EXERCISE PASSAGE:
On Pottery Barn’s website, the field Promotion Code primes users to search for a coupon.

Images and page content prime people into forming expectations of the website. If those assumptions are further confirmed, the overall experience is smooth and pleasant. However, when the assumptions are proven wrong, people often perceive that the site has poor usability. In the example below, the homepage of a private-school site depicts several pictures of young kids, which may make you believe that the school in question is a preschool or at best, covers the first elementary grades. In fact, the school includes grades up to 8th.

The pictures of young kids on Challenger School’s webpage mislead users into thinking that it does not cater to older kids.

The aesthetics and look-and-feel of a page also create first impressions about a website and a business. Below, you can see the websites for two different Chinese-restaurants. You can probably easily identify which of the two restaurants is a chain just by looking at the homepage. Although users don’t always consciously formulate such inferences, these implicitly do influence user behavior and interactions with the site, as well as attitudes toward the company.

Two Chinese-restaurant websites: The less polished visual design of the left screenshot primes people into thinking it may be a local, more authentic venue than the restaurant with the second website (right).

Priming and Usability Testing

If you plan or facilitate usability studies, you probably know that a good test must not bias participants in any way. There are many opportunities for influencing people in a user study — ranging from the task wording to the facilitator’s behavior. When tasks use terms already present in the interface, participants are primed by the task formulation and tend to look for those exact terms. For example, in one of our tests, we asked people to search for an “iPad keypad.” Although the word “keypad” is not as frequent as “keyboard”, most users typed “keypad” instead of “keyboard” in the search box. In other words, we effectively primed users into using the rarer term. Had the website actually used that same term in the name of its products, we may have drawn the wrong conclusion that the product was easy to find.

DATASET EXTRACT:
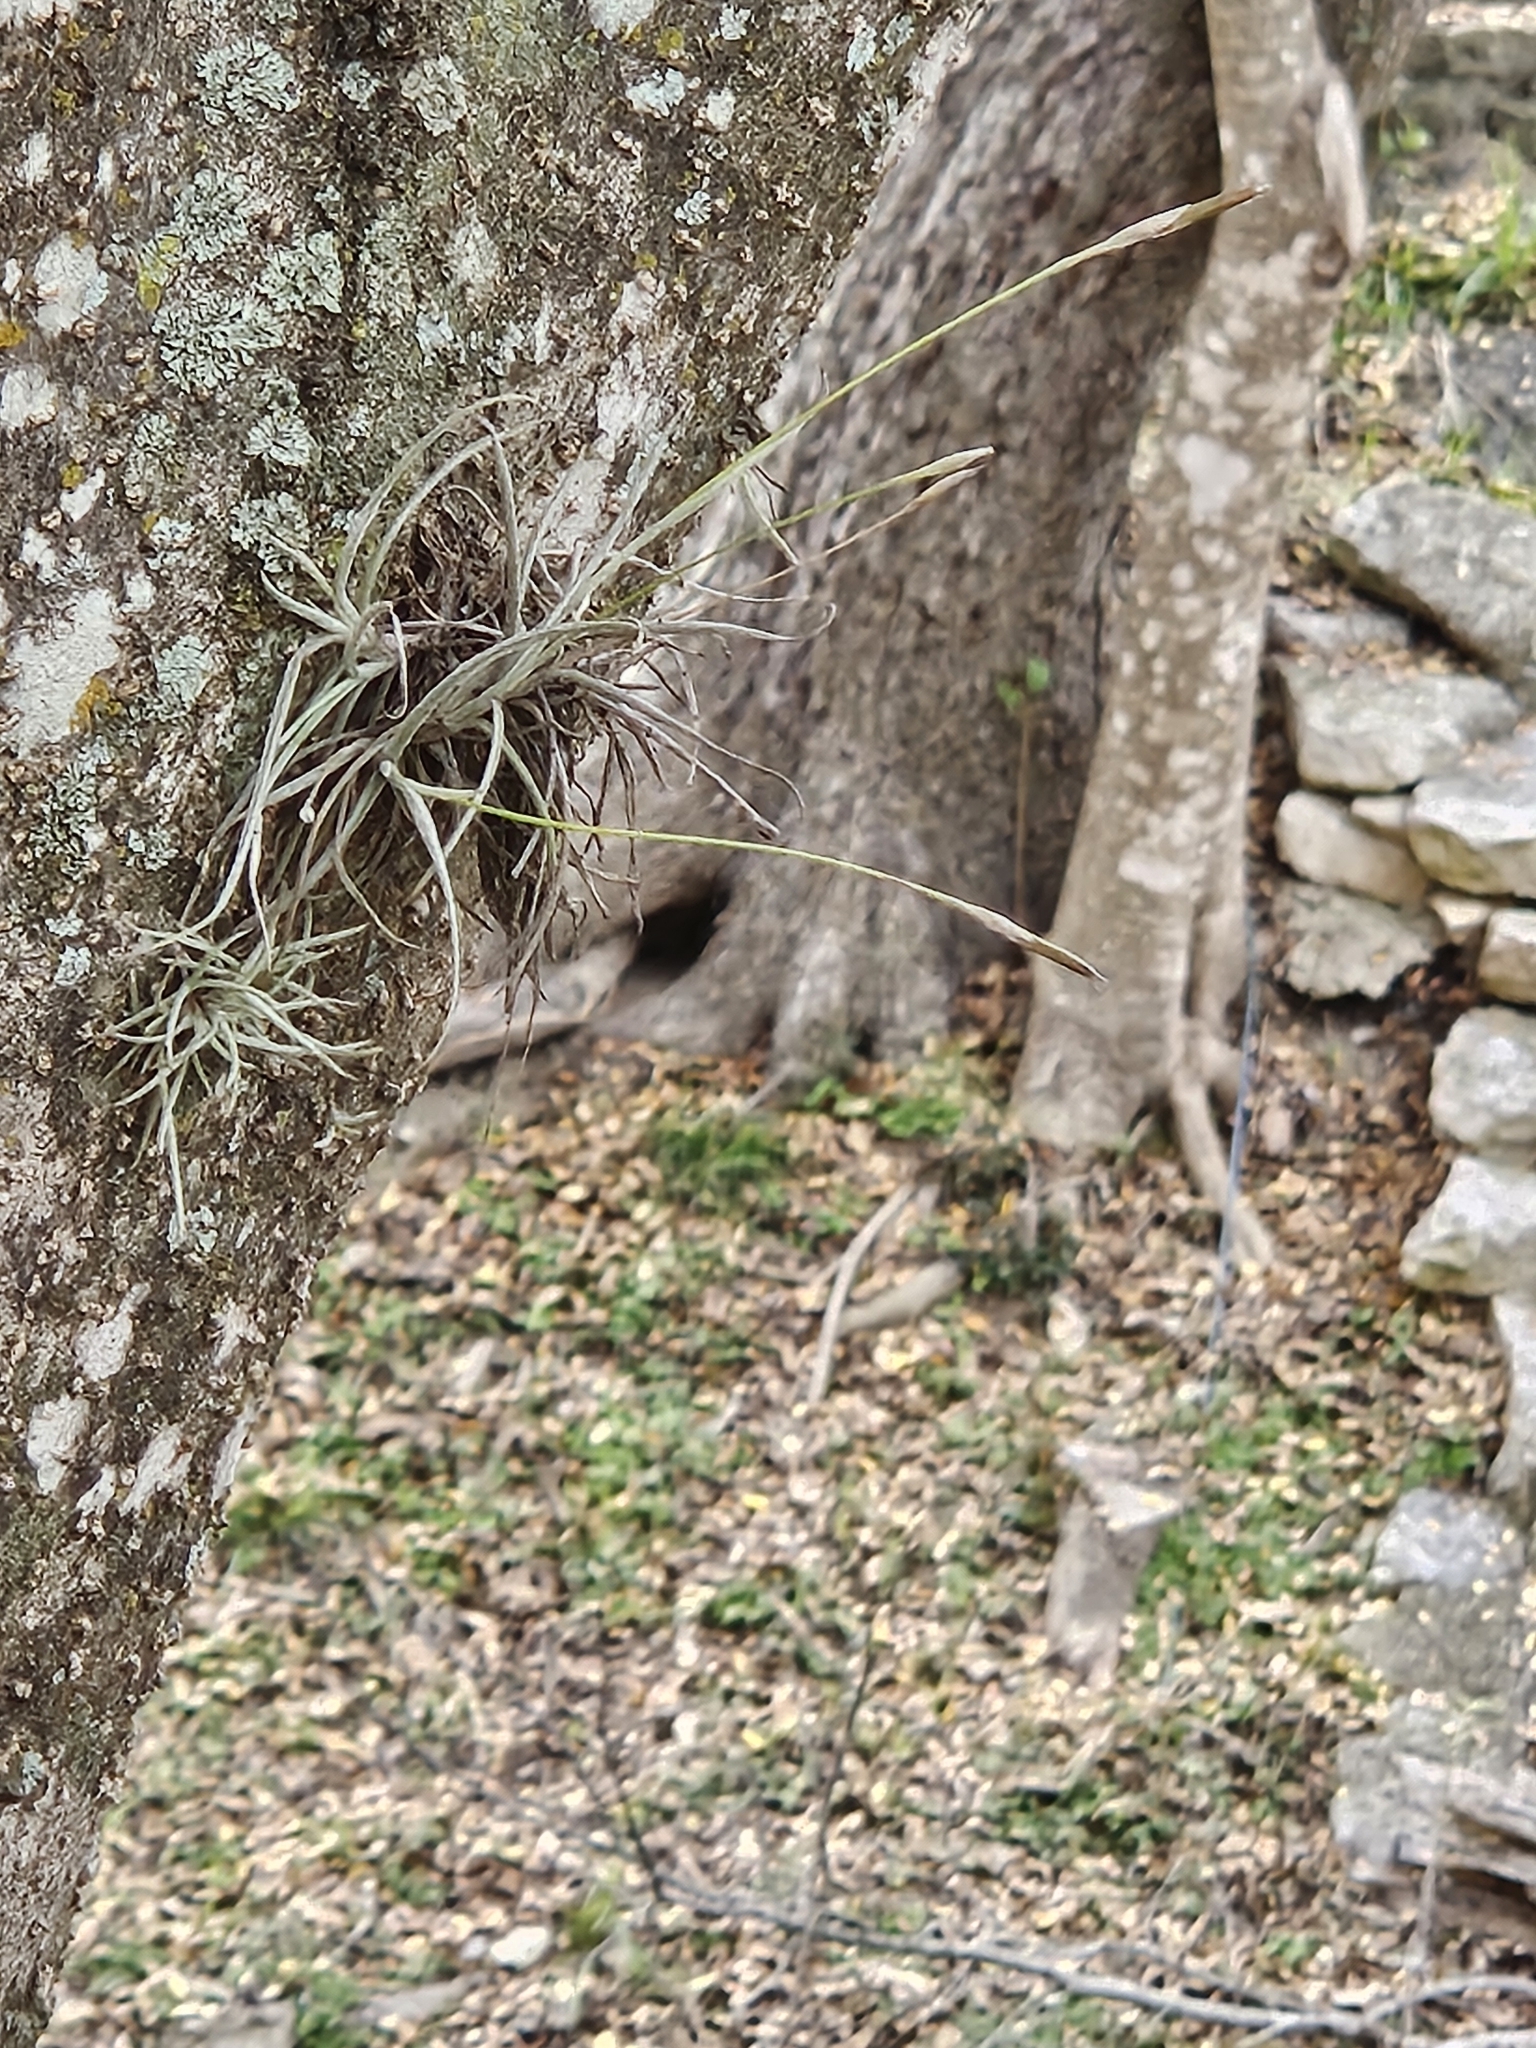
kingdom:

WHAT YOU HAVE TO DO:
Rewrite the passage on priming and website usability, starting with "The aesthetics and" and going on through "toward the company.", changing "first impressions" to "initial impressions".

RESPONSE AREA:
The aesthetics and look-and-feel of a page also create initial impressions about a website and a business. Below, you can see the websites for two different Chinese-restaurants. You can probably easily identify which of the two restaurants is a chain just by looking at the homepage. Although users don’t always consciously formulate such inferences, these implicitly do influence user behavior and interactions with the site, as well as attitudes toward the company.